Tuesday, June 16, 2015

Reddit’s problem isn’t the bans, it’s the nuclear approach it’s taking

Wired this morning has a piece on the issues Reddit’s interim CEO is causing with the company’s enforcement of “community guidelines.”  

The bigger issue at hand is that Reddit’s leadership is changing the ships direction and expecting not to lose users in the process.  As Wired points out

 For so long, the quality that has defined the community has been its rigid commitment to an ideal of free speech and, in step with that, its hands-off approach to moderating content. Occasional trolls and morally questionable content, Reddit’s staunchest advocates would say, are the unfortunate but unavoidable byproduct of upholding those values. And if those values are not to be compromised, the thinking goes, some offenses must be tolerated.

I think it’s more nuanced than even that.  CEO Page is allowing a tactic that is too broad in it’s approach.  I believe that many, if not most, of Reddit’s users would understand bans against USERS who are found to take such actions that they cross the line from free speech to harassment.  But that’s not the tactic.  Instead, they are banning entire communities because of the participation of a few activists.  They’re banning communities of ideas, rather than banning the individuals who act on those ideas in poor ways.
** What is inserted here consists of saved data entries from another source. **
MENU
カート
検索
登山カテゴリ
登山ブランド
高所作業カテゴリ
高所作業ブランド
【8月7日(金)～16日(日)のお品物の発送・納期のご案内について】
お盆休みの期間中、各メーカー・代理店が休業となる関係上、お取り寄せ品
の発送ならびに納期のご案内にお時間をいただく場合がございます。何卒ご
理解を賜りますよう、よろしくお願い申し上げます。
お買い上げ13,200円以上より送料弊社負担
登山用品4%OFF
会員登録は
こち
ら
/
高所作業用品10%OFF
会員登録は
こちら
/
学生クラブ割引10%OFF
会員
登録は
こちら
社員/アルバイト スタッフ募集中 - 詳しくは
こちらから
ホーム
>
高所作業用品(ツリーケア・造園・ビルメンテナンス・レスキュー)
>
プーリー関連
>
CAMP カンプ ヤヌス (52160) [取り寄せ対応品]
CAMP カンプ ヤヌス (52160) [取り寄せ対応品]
And so for users of Reddit, the scary question is, who’s next?  Which community will be the next to be obliterated because a few members take it too far?

Don’t get me wrong, I fully understand that my idea is harder.  Identifying and signing out the uniquely bad actors in a large community takes more work, more time, and more effort that simply wiping out the neighborhood.  It’s carpet bombing versus door-to-door combat.

But when we compromise our principles of the easy path, it’s the most painful compromise of all.  And that’s what Reddit users are feeling right now.  They’ve watched the company level an entire community to dig out a few bad apples.  And within their own communities, they must be wondering “who’s next?"

And that’s not a way to keep people on your site.